Among the lines below, count those with the word "Haslam". Answer with the number only.

### [Extracted page text data]
━━━

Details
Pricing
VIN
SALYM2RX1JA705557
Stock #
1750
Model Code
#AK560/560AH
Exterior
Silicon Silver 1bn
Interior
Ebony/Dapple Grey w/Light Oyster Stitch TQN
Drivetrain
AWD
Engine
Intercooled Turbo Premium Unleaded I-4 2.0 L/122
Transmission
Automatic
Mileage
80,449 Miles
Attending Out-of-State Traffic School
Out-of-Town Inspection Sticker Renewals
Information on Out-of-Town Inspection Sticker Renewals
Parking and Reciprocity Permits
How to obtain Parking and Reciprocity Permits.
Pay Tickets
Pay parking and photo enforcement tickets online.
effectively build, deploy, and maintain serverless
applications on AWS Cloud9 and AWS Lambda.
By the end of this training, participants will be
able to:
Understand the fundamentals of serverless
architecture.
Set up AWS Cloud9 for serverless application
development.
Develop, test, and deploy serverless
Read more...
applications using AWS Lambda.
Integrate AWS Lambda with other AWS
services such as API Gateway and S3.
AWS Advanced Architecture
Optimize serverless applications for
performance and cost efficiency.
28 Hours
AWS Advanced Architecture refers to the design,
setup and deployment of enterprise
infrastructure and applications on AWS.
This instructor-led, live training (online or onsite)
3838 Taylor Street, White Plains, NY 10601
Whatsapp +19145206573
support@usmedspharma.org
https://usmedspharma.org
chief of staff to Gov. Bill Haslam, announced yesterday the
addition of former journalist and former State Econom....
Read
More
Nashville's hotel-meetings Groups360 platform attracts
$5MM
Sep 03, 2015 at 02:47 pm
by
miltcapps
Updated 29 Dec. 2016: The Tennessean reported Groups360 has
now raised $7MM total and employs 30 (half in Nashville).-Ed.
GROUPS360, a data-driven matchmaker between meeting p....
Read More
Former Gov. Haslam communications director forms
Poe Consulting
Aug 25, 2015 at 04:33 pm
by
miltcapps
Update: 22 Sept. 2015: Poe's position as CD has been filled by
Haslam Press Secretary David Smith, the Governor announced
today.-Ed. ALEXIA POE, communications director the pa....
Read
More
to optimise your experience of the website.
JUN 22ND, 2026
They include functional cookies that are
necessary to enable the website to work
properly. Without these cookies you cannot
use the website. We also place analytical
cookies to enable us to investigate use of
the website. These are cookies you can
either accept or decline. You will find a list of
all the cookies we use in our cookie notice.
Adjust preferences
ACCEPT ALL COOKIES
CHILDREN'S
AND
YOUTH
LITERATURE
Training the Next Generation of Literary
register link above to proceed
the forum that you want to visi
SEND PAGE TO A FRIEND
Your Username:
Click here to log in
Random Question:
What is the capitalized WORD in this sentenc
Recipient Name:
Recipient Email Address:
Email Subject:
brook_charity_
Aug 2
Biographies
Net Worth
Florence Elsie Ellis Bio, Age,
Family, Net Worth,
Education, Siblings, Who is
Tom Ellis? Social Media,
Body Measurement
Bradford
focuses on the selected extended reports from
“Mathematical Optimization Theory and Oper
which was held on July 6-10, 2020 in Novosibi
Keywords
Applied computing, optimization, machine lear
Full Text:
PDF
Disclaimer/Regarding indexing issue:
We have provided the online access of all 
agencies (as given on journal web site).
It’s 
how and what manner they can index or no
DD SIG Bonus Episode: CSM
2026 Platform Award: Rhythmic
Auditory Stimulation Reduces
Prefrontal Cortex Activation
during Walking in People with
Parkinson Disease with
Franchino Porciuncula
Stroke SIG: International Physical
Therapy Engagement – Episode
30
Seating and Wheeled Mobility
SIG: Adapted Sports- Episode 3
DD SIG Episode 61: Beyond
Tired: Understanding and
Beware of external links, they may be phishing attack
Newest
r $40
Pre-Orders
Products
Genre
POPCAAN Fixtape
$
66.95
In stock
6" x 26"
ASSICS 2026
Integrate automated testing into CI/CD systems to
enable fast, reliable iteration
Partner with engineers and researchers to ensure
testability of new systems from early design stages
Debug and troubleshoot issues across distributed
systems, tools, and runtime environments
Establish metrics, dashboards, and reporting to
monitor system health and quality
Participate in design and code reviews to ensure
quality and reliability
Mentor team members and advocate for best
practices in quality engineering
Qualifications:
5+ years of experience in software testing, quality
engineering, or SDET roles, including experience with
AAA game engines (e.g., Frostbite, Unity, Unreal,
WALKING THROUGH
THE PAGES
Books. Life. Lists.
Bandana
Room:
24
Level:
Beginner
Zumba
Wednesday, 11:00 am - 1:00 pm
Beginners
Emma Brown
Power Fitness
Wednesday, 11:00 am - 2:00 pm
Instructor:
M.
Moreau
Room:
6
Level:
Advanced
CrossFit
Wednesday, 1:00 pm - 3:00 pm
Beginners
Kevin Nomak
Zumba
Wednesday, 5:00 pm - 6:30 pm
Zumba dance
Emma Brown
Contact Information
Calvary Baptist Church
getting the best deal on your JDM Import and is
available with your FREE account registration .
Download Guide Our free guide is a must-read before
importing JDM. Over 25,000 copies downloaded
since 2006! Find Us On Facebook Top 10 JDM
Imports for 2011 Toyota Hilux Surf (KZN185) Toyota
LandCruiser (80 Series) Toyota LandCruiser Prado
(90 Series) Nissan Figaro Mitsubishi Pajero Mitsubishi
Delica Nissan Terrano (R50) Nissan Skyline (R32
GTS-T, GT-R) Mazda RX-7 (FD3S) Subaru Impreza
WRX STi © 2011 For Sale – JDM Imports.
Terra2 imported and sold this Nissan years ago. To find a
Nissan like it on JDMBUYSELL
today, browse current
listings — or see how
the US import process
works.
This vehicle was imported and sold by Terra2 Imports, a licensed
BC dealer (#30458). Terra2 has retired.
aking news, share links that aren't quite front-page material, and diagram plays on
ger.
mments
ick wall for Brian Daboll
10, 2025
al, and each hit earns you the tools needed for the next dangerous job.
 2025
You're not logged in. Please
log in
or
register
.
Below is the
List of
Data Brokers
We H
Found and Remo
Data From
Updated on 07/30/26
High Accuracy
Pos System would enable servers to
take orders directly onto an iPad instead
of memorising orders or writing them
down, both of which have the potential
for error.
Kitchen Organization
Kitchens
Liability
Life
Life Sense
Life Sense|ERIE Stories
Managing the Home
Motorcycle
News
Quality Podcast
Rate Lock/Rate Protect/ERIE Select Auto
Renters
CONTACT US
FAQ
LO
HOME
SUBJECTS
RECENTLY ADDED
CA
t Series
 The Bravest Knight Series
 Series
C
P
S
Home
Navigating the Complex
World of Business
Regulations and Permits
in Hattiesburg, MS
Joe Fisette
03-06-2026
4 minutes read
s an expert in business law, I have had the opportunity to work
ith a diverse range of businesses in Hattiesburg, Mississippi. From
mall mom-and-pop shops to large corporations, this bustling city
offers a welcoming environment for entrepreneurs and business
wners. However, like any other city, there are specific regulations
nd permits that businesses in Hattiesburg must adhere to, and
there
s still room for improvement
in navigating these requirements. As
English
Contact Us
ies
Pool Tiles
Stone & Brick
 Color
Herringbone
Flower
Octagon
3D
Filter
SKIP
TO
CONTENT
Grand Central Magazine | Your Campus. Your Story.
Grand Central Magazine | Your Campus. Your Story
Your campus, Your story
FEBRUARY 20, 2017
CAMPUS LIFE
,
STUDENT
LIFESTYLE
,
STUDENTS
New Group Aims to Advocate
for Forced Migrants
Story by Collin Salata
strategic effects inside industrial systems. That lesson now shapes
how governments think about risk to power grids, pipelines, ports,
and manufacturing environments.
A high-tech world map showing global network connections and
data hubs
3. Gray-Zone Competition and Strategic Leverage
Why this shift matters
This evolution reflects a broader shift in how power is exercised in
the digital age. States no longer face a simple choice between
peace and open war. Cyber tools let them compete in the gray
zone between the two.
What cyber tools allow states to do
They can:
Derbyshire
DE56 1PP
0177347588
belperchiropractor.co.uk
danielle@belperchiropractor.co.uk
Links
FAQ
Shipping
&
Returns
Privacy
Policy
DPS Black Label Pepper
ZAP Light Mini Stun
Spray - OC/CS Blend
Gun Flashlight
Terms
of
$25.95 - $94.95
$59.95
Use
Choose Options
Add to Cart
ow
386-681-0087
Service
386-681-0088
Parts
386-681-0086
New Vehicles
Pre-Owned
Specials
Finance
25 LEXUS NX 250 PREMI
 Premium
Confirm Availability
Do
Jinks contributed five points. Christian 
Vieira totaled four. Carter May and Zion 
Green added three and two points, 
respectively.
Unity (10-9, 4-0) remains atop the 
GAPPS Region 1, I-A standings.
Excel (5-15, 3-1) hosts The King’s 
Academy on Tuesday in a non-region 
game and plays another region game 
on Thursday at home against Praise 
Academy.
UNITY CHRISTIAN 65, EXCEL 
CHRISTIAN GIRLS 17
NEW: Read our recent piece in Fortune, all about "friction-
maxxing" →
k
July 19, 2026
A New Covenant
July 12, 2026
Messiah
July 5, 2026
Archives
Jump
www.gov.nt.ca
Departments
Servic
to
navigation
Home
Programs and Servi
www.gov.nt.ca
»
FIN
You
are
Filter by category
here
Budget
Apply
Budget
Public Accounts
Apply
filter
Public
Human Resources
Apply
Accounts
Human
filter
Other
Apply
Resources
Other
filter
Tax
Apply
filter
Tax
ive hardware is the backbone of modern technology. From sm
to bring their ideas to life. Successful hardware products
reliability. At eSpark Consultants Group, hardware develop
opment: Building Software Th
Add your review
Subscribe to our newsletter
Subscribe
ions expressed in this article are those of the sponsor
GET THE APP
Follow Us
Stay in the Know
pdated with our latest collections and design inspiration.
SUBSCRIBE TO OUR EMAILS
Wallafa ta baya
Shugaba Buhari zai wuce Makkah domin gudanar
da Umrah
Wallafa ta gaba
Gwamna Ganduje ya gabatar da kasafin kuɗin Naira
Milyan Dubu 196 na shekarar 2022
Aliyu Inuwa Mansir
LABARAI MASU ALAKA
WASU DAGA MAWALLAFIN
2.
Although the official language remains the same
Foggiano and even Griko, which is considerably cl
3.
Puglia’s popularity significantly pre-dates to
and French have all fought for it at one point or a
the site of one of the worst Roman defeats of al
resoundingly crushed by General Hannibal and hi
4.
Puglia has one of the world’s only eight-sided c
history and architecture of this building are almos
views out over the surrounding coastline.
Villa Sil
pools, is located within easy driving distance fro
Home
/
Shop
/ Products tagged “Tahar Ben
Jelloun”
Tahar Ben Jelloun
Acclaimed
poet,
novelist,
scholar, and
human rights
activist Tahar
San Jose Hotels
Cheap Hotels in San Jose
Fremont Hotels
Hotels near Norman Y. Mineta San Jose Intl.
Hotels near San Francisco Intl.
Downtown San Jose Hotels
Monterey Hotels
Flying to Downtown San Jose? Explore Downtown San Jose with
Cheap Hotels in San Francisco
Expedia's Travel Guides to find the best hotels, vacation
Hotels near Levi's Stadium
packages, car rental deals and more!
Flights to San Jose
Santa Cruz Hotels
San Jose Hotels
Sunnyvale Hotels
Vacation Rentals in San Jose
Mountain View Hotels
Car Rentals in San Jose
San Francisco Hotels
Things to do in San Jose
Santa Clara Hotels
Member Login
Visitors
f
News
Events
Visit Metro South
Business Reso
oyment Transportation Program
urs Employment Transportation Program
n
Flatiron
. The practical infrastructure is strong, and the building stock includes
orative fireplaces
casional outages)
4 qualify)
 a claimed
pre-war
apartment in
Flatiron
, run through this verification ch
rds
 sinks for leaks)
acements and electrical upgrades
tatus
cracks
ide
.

━━━

### [Answer space]
3